Judith started her first dance classes at the Marleen Sempels Dance School in Leuven. In 2011 she started her training at the Royal Ballet School of Antwerp. The next year she decided to study contemporary dance at de!Kunsthumaniora Wilrijk. She graduated in 2016 and that same year Judith was accepted as a student at P.A.R.T.S. 
At P.A.R.T.S. she created and performed her solo 'Shuffle' at Dansand in Ostend, (2017) and created 'Shuffle (extended version)' that premiered at the GXII Festival in Rosas/P.A.R.T.S. in 2019 that she curated with her fellow students. 
During her graduation year, she completed an internship with the Batsheva Dance Company in Tel-Aviv and created the site-specific performance SOMNIA, (KAAITHEATER/Kunstenfestivaldesarts, 2019) together with all students of her generation under the direction of Jolente and Anne Teresa De Keersmaeker.
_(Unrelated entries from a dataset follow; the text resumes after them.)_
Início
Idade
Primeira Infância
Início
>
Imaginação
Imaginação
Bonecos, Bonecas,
After graduating at P.A.R.T.S., she decided to continue her studies within Performance Art and Fine Arts at KASK (Royal Academy of Fine Arts).
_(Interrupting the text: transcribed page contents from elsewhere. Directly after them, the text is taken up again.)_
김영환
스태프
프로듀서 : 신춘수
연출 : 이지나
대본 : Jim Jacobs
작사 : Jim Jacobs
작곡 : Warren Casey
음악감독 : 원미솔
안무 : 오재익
During these studies she performed in works by Sofia Caesar (Unrest), Laure Prouvost & Alex Cecchetti (Occupie Paradit), Nathalie Rozanes (March), Amos Tindemans (Chloé en Anton) en Rut Buelens (Piste Blauw). 
However, her practice emerged after chronic migraines forced her to end her career as a performing dancer. She started researching how to archive, maintain and own non-tangible artistic practices. Alternating between choreography, performance art and fine arts, Van Oeckel plays with themes such as ownership and control and explores how dance, as well as the performer can be preserved. 
She graduated with highest distinction as a Master of Fine Arts in July 2022.
'All She Wants to Do Is Dance', (2022) is her debut performance and has already been shown at Museum Dr. Guislain (Par Hasard, 2023), at Playground Festival (Museum M, 2023), Chambers d'O (Kunstencentrum KAAP, 2024), De Villa (Dag van de Dans, 2024), 30CC (Young Poets Society, 2024) and Z33 (Modelling Life, 2025).
Judith was artist-in-residence at A Two Dogs Company (2025) and completed the M-residency at M Leuven in collaboration with Cas-co (2026).
There, she explored the question of how movement can be decoupled from the body and captured in a form in which it can be slowed down, silenced or fragmented, without losing its meaning or intensity. 
In her latest works choreography shifts from the physical body to other media; contracts, VR environments, sculptures, 3D-prints, or installations. Her work does not function as a documentation of dance, but as an attempt to give movement itself a new physical or temporal form. 
The exhibition 'What holds and is held: on (safe)keeping movement' is currently on view at M Leuven.
She created a series of sculptures using motion capture and 3D printing. These will soon be exhibited at Thermae Palace for De Langste Dag (Kunstencentrum KAAP and Mu Zee). From this space, a movement unfolds towards the sea, where the work is gradually absorbed, erodes or disappears, thus embodying the transience and transformation of her practice itself.